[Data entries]

▼

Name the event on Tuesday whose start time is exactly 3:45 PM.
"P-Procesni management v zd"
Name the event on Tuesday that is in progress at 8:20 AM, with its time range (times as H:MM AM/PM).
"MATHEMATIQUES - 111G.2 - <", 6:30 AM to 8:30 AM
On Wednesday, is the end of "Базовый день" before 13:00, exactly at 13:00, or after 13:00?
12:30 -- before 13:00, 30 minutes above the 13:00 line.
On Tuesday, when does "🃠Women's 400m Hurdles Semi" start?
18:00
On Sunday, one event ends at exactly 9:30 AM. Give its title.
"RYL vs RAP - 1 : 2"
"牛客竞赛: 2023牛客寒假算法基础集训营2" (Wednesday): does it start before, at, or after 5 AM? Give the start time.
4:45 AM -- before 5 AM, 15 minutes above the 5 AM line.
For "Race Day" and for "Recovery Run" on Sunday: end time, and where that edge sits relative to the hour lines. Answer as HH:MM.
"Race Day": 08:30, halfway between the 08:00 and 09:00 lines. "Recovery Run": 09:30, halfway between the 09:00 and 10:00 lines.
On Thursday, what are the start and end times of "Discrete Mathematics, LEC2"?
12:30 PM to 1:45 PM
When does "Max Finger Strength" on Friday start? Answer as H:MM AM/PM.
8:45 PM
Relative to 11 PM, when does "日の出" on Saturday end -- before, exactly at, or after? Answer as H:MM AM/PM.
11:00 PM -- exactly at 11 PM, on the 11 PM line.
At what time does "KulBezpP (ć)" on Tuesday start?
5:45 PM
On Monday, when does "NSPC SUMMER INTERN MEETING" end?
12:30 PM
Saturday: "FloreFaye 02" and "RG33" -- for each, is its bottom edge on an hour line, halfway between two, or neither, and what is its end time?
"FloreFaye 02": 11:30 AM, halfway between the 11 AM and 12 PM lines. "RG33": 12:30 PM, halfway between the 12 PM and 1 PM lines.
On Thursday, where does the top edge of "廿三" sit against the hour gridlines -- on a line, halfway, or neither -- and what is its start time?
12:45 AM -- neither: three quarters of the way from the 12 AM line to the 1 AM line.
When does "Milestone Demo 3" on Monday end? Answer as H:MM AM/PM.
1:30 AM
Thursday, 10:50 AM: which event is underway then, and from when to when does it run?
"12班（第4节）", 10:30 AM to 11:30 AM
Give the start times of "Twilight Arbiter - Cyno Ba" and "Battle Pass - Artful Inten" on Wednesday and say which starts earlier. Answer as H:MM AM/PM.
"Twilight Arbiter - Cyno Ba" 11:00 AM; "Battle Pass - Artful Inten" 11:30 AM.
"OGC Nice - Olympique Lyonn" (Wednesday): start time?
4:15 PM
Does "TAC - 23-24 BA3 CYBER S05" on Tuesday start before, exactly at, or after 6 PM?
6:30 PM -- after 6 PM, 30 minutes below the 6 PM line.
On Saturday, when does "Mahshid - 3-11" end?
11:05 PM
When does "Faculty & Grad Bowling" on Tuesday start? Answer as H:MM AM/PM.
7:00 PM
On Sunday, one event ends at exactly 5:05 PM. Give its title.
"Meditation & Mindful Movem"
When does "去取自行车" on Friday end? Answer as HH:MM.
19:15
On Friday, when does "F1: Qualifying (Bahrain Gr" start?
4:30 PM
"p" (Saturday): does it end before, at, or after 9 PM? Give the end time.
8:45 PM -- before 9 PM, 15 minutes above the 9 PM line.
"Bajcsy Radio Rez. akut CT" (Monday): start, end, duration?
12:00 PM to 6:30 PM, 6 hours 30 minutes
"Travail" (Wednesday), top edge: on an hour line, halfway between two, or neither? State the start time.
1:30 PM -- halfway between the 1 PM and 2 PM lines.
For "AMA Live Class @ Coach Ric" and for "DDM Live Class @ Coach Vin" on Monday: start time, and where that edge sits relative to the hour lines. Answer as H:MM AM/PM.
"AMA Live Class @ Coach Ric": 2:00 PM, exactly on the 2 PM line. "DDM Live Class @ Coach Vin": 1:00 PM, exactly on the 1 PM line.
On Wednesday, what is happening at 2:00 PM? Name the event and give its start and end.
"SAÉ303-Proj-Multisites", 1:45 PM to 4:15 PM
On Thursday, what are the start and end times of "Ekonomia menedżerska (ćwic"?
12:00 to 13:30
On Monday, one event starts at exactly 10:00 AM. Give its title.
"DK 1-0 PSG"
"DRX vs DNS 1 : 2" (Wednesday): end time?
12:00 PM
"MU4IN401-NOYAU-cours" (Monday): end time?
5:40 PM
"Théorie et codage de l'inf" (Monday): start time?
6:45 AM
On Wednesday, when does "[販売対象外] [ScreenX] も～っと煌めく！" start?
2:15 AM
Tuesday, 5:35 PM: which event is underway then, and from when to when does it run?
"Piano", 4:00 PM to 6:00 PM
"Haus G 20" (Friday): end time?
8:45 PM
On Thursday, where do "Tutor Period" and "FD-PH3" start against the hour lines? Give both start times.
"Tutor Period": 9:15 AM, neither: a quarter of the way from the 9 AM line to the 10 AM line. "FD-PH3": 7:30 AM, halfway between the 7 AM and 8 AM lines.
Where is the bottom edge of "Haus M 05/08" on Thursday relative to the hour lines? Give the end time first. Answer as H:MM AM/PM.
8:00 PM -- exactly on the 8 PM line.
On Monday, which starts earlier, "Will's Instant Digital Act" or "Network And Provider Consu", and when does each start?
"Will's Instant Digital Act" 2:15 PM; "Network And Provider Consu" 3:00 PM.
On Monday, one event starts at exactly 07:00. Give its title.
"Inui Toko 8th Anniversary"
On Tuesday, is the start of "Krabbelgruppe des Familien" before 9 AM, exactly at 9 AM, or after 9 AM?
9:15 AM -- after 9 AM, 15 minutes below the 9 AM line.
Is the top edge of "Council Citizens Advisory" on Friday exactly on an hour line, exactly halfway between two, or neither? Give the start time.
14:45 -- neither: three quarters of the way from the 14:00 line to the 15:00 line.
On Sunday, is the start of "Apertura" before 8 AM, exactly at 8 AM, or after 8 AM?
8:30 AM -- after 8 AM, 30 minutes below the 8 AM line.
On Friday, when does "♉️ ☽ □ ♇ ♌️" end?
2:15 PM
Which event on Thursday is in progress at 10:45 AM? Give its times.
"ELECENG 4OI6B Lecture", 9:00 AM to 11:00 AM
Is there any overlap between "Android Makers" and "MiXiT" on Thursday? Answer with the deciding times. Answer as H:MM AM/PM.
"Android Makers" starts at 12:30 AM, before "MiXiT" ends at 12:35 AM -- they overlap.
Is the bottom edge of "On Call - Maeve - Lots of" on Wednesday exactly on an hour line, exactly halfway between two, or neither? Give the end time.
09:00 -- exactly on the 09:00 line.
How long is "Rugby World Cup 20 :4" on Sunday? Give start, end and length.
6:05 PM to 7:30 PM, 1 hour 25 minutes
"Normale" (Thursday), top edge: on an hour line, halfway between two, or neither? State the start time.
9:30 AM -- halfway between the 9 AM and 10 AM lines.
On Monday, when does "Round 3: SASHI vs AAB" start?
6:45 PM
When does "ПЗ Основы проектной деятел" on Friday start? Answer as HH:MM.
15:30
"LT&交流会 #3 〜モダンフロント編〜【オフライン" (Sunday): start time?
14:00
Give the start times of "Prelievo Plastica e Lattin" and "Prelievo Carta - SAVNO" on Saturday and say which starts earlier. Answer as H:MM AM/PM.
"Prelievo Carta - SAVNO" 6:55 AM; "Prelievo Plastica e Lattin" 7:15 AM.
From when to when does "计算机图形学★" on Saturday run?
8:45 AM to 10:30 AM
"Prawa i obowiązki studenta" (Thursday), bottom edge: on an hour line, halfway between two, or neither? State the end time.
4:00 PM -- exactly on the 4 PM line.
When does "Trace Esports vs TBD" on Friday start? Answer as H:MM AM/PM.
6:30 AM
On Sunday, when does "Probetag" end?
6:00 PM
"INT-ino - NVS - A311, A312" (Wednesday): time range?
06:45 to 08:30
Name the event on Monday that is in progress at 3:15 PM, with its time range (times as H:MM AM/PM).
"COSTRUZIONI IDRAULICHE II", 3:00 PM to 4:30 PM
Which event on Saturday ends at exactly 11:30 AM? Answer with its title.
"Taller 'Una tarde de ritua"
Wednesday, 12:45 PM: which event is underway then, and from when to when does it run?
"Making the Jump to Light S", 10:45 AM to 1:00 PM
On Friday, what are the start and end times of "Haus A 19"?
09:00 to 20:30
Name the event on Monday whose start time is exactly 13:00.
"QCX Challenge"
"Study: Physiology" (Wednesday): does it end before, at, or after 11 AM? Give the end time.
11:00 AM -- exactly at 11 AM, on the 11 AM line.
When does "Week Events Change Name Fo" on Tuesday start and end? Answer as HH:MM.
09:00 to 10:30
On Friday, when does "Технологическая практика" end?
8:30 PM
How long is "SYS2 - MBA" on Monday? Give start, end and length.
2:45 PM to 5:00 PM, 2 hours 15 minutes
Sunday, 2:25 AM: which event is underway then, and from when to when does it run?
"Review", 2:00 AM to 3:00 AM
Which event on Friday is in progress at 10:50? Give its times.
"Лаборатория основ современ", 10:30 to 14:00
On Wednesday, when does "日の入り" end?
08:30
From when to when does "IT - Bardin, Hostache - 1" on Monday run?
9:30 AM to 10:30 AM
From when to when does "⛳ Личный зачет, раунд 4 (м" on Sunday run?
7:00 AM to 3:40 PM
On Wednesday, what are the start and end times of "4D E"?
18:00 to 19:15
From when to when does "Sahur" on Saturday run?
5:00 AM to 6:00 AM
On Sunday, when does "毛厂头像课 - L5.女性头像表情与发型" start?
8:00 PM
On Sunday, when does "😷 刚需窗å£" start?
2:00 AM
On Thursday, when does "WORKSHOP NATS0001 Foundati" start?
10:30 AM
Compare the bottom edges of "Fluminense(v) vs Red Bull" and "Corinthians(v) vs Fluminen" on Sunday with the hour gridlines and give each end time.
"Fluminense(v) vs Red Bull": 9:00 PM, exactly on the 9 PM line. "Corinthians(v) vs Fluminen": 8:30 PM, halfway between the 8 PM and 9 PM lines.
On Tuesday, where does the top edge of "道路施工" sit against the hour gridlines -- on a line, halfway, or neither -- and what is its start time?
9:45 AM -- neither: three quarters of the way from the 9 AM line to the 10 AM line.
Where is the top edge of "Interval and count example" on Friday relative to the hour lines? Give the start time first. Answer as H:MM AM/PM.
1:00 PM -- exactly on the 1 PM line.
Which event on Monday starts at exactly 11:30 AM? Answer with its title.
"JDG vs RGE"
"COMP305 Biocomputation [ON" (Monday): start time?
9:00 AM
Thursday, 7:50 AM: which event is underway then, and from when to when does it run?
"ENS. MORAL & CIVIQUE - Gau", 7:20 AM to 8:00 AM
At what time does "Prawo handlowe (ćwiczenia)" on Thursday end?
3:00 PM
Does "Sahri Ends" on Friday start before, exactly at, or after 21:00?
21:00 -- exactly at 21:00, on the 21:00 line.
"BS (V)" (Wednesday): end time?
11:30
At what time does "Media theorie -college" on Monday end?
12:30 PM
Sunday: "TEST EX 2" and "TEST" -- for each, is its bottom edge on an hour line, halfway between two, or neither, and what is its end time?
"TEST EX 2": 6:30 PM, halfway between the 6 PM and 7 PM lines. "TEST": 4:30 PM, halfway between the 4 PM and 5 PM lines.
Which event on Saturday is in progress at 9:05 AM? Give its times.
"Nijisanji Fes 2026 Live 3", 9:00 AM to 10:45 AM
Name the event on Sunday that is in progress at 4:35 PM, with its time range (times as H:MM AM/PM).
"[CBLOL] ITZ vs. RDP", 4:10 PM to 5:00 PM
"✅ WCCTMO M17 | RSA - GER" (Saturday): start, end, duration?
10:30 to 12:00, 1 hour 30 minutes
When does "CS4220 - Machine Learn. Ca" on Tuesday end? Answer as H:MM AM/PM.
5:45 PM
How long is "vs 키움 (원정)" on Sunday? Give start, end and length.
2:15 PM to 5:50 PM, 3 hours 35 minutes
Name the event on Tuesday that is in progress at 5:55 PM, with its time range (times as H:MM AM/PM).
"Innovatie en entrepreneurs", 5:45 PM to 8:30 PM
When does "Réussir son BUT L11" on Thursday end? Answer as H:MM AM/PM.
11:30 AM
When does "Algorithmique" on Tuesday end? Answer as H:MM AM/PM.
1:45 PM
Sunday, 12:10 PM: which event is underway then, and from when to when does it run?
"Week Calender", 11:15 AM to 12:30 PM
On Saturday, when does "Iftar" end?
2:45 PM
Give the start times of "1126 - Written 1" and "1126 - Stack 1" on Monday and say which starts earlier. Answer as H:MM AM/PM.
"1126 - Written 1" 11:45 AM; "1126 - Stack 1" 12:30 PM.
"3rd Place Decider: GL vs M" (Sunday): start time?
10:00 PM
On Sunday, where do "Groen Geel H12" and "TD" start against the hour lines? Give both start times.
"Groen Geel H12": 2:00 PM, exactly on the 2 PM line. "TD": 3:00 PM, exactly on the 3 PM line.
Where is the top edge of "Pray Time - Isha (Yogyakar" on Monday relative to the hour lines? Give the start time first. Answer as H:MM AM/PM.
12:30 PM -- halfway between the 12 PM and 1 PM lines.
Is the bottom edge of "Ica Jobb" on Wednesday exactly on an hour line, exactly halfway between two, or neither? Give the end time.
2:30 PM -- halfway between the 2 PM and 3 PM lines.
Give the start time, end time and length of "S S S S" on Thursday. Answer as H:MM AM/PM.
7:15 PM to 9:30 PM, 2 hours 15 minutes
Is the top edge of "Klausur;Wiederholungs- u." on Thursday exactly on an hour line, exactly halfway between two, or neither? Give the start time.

▲

(Problem statement)
Take the part of the data that opens with the line containing "On Tuesday, where" and closes with the line containing "1:00 PM -- exactly on the 1 PM line.", substitute "upper edge" for "top edge" in it, and write those lines out again with nothing else changed.

(The result)
On Tuesday, where does the upper edge of "道路施工" sit against the hour gridlines -- on a line, halfway, or neither -- and what is its start time?
9:45 AM -- neither: three quarters of the way from the 9 AM line to the 10 AM line.
Where is the upper edge of "Interval and count example" on Friday relative to the hour lines? Give the start time first. Answer as H:MM AM/PM.
1:00 PM -- exactly on the 1 PM line.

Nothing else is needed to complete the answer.